In 19 written questions and responses dated July 31 and August 14, Grassley pressed Namorato on the 2008 letter. The senator asked what guidance Namorato, if confirmed, would give the IRS about whether it should monitor the content of sermons. Namorato said the Tax Division’s role on that question is limited.
Political Restrictions
Grassley asked Namorato how he would view the Pulpit Initiative.
“If I am confirmed and the IRS were to determine that a church or pastor violated the restrictions on political activity and referred the matter to the Tax Division, I would ensure that the merits of the litigation were evaluated in the same manner as any other referral,” Namorato responded.
In response to Grassley, Namorato also said he didn’t believe the lawyers acted criminally. Yet, he said, his concern was with the ADF’s “active solicitation of clients for the purpose of assisting them in committing a violation of law.”
Caplin & Drysdale is a prominent tax firm whose clients include tax-exempt organizations.
Namorato, a native of Brooklyn, New York, graduated summa cum laude from Iona College and worked for several years as an IRS special agent while he attended Brooklyn Law School at night.

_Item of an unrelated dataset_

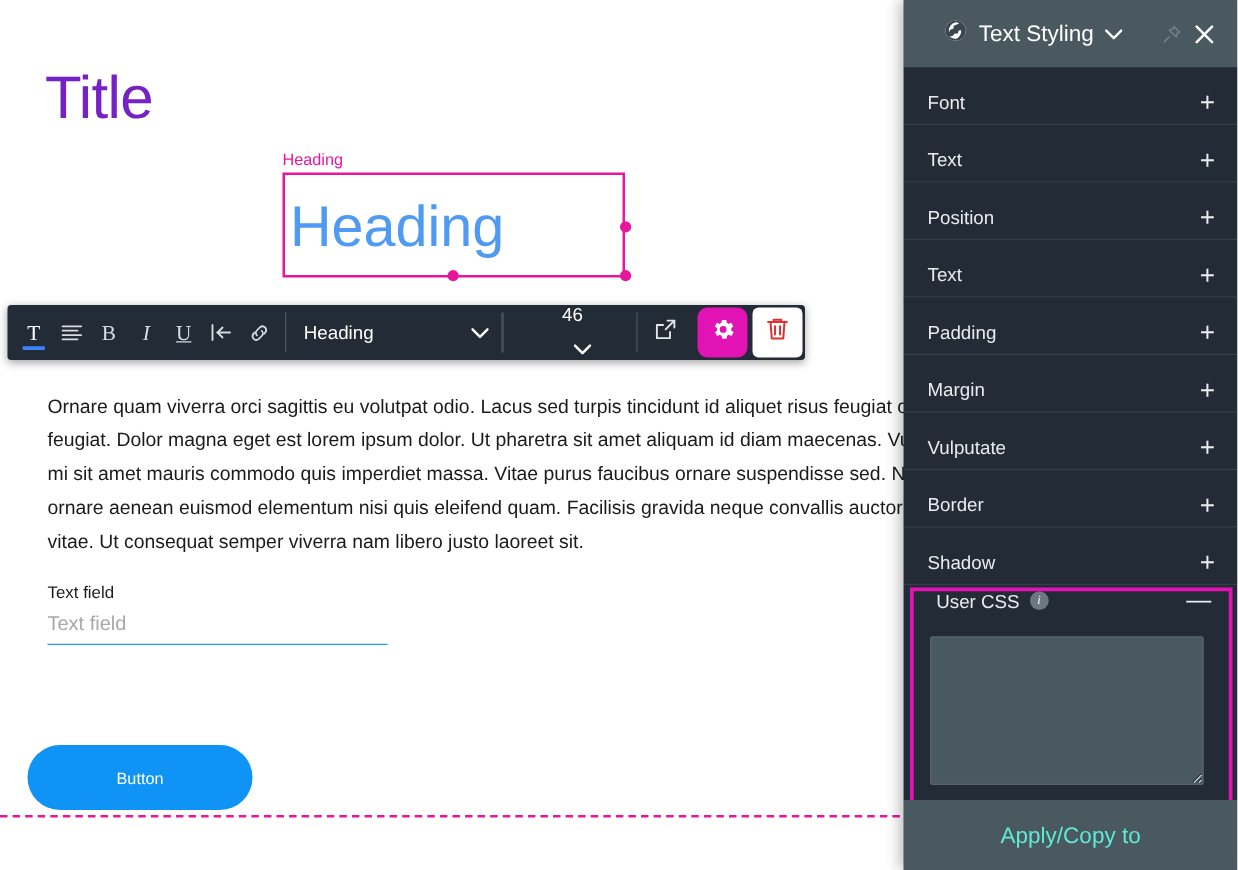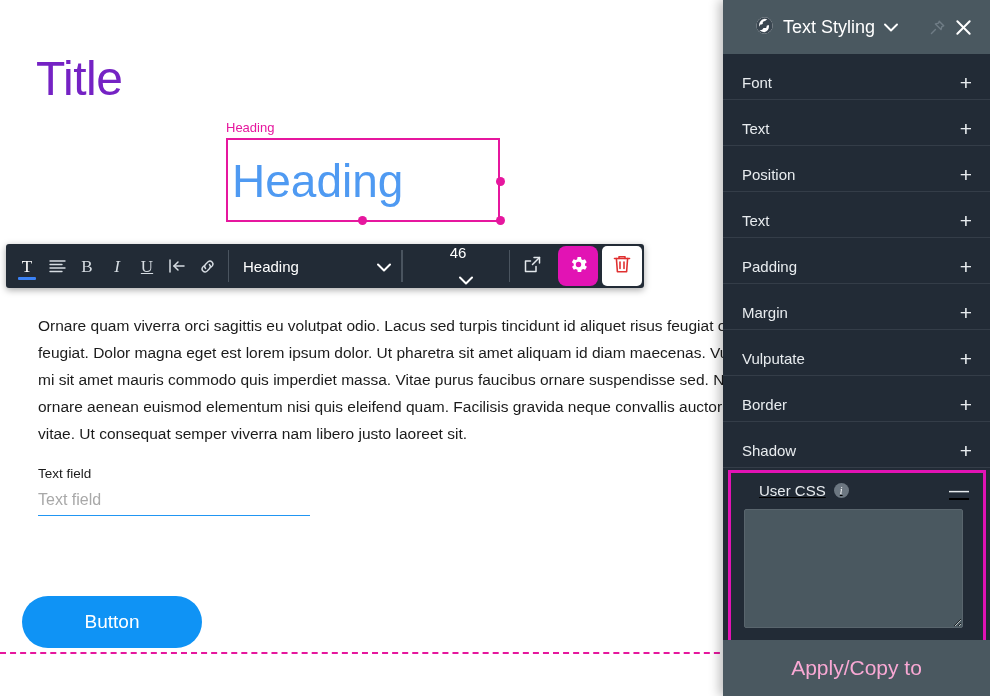"User CSS" .usercss-head { align-items: center -> flex-start; padding: 0 14px 0 28px -> 0 14px 0 18px; text-decoration: underline -> none }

He spent a decade in the Justice Department’s tax division in Washington, rising to chief of the criminal section and deputy assistant attorney general over criminal tax enforcement.
In 1978, Namorato joined Caplin & Drysdale, representing corporations and individuals in criminal probes, civil examinations and voluntary disclosures. He has worked at the firm since then, except for a two-year stint from 2004 to 2006, when he ran the IRS Office of Professional Responsibility.
The Justice Department’s tax division is now run by Acting Assistant Attorney General Caroline Ciraolo.